NUMA? What’s NUMA?
Having to deal with a Non-Uniform Memory Access (NUMA) machine is becoming more and more common. This is true no matter whether you are part of an engineering research center with access to one of the first Intel SCC-based machines, a virtual machine hosting provider with a bunch of dual 2376 AMD Opteron pieces of iron in your server farm, or even just a Xen developer using a dual socket E5620 Xeon based test-box (any reference to the recent experiences of the author of this post is purely accidental :-D). Just very quickly,  NUMA means the memory accessing times of a program running on a CPU depends on the relative distance between that CPU and that memory. In fact, most of the NUMA systems are built in such a way that each processor has its local memory, on which it can operate very fast. On the other hand, getting and storing data from and on remote memory (that is, memory local to some other processor) is quite more complex and slow. Therefore, while hardware engineers bump their heads against cache coherency protocols and routing strategies for the system BUSes to be put on such machines, the most urgent issue for us, OS and hypervisor developers, is the following: how can we couple scheduling and memory management so that most of the accesses for most of our tasks/VMs stay local?
NUMA and Xen
The Xen hypervisor already deals with NUMA in a number of ways. For example, each domain has its own “node affinity”, which is the set of NUMA nodes of the host from which memory for that domain is allocated (in equal parts). That becomes very important as soon as many domains start running memory-intensive workloads on a shared host. In fact, as soon as the majority of the memory accesses become remote, the degradation in performance is likely to be noticeable. An effective technique to deal with this architecture in a virtualization environment is virtual CPU (vCPU) pinning. I mean, if a domain can only run on a subset of the host’s physical CPUs (pCPUs), it is very easy to turn all its memory accesses into local ones, isn’t it? Actually, that is exactly what Xen does by default: at domain creation time, it constructs the domain’s node affinity basing on what nodes these pCPUs belongs to… Provided the domain specifies some pinning for its vCPUs in its config file, with something like the below (assuming CPUs #0 to #3 belongs to the same NUMA node):
…
vcpus = Â ‘4’
memory = Â ‘1024’
cpus = “0-3”
…
This is quite effective, to the point that the (old) xend-based toolstack, if there is no vCPU pinning in a domain config file, tries to figure out on its own where to put it, and pin its vCPUs there! That could be seen as something reasonable to do, and surely brings performance benefits. However, vCPU pinning is quite unflexible, as the VM in question won’t for any reason be allowed to run outside from that set of pCPUs. This means, no matter whether it is the most (artificially-)intelligent of the toolstacks or the most careful of the sysadmins setting it up, you are in constant danger of under/bad utilizing your hardware resources you payed a lot of money for.

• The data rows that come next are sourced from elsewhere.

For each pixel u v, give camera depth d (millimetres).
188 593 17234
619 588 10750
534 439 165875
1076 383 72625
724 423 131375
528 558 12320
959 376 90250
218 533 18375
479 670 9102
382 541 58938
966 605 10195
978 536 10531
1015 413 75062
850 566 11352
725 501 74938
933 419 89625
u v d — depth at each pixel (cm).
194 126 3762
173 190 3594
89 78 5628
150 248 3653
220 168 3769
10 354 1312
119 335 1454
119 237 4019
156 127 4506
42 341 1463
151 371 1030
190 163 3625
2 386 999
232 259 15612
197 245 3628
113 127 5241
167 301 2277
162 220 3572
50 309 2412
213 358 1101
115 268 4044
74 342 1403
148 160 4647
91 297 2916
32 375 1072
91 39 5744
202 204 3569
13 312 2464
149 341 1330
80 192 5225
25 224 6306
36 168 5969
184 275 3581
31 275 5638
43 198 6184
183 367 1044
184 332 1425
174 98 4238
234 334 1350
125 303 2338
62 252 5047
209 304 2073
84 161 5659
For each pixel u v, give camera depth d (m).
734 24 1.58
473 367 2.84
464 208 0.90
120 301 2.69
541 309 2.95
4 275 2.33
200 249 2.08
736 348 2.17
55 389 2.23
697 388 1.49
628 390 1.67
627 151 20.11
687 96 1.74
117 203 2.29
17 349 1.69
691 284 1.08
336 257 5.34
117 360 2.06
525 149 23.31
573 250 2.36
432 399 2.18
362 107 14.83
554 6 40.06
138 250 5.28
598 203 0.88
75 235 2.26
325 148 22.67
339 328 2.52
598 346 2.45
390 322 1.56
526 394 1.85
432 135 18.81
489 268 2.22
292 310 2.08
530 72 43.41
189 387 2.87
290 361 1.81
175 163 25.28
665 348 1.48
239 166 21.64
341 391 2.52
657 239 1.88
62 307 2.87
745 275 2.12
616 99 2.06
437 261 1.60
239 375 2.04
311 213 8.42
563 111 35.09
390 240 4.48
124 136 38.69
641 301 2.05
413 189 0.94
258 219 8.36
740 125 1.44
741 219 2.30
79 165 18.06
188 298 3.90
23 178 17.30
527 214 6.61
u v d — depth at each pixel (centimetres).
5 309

As of now, the new xl-based toolstack does not have anything like that.  Yes, there is the possibility of dealing with NUMA by partitioning the system using cpupools (available in the upcoming release of Xen, 4.2), as explained in Xen 4.2: cpupools. Again, this could be “The Right Answer” for many needs and occasions, but  has to to be carefully considered and manually setup by hand. What would be nice to have is a self-configuring solution automatically jumping into the game and maximizing the overall system performances.

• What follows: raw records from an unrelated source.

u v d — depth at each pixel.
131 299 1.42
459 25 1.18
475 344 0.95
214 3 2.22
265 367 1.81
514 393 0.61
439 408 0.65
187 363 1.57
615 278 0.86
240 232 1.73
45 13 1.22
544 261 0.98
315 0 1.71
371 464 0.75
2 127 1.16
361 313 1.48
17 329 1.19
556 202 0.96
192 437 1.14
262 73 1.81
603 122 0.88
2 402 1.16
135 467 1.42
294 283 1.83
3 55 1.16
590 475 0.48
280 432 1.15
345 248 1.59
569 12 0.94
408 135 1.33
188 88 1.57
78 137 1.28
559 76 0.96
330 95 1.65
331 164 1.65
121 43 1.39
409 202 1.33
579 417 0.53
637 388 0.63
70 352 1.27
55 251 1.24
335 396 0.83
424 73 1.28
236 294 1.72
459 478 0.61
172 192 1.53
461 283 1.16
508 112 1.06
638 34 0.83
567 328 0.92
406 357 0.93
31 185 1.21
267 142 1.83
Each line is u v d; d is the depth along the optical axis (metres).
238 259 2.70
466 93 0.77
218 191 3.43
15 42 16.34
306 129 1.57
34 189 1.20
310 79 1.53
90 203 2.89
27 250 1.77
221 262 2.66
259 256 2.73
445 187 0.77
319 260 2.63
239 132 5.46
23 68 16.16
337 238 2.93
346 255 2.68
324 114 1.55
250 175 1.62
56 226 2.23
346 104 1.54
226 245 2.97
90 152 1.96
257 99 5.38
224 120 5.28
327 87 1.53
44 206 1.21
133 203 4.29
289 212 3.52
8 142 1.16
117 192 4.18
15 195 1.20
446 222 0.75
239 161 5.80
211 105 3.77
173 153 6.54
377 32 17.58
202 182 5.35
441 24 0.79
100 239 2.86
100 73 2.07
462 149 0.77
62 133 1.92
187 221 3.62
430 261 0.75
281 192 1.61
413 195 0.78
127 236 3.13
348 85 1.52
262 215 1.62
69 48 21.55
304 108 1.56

Some numbers or, even better, some graphs!
Let’s give it a break to all this talking and try looking at what we are discussing more concretely. So question is: can we run some memory-intensive benchmark within a bunch of competing VMs (on a NUMA host) and see if this local/remote memory accessing thing really matters? Well, actually, yes we can. Unfortunately, no matter how bad you are hoping the benchmarker to be the research lab guy with login credentials for an SCC platform… He actually is the poor Xen developer with the 2 Socket Xeon. Plots showing what happened on a 2 nodes, 16 cores system is what we can show then. For now.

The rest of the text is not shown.